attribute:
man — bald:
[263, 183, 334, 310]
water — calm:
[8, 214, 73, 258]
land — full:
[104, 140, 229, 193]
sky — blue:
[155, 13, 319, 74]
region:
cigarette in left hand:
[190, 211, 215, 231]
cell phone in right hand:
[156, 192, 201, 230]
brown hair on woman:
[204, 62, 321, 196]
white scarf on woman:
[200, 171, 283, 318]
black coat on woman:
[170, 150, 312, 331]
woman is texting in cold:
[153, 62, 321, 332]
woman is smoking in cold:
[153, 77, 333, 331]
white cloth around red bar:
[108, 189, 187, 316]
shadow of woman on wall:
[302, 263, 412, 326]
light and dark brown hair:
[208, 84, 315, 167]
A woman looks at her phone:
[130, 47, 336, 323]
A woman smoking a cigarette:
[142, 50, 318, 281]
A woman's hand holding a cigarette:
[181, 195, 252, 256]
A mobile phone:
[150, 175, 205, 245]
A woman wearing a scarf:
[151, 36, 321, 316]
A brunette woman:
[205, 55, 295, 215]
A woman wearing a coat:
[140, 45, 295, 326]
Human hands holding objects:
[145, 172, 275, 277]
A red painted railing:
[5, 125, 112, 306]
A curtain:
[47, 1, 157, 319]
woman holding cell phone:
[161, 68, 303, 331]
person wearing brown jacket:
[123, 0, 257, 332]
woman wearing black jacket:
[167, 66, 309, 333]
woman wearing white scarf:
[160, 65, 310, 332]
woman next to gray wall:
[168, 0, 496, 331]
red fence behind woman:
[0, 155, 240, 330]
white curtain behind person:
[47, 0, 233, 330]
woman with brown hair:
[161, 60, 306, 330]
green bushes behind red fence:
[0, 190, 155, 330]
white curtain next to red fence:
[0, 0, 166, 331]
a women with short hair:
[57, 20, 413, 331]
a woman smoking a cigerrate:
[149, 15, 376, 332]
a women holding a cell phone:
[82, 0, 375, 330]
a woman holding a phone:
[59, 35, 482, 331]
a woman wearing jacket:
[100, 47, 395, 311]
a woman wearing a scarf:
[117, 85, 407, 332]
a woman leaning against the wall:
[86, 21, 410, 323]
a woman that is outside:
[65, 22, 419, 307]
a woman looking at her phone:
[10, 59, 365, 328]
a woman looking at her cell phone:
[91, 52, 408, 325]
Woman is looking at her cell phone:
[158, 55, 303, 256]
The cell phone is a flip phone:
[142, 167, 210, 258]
---------------
TASK REQUIREMENTS -
Reproduce the records verbatim from the line containing "a women with" through the final line of the records, including both of those lines.

EXPECTED ANSWER -
a women with short hair:
[57, 20, 413, 331]
a woman smoking a cigerrate:
[149, 15, 376, 332]
a women holding a cell phone:
[82, 0, 375, 330]
a woman holding a phone:
[59, 35, 482, 331]
a woman wearing jacket:
[100, 47, 395, 311]
a woman wearing a scarf:
[117, 85, 407, 332]
a woman leaning against the wall:
[86, 21, 410, 323]
a woman that is outside:
[65, 22, 419, 307]
a woman looking at her phone:
[10, 59, 365, 328]
a woman looking at her cell phone:
[91, 52, 408, 325]
Woman is looking at her cell phone:
[158, 55, 303, 256]
The cell phone is a flip phone:
[142, 167, 210, 258]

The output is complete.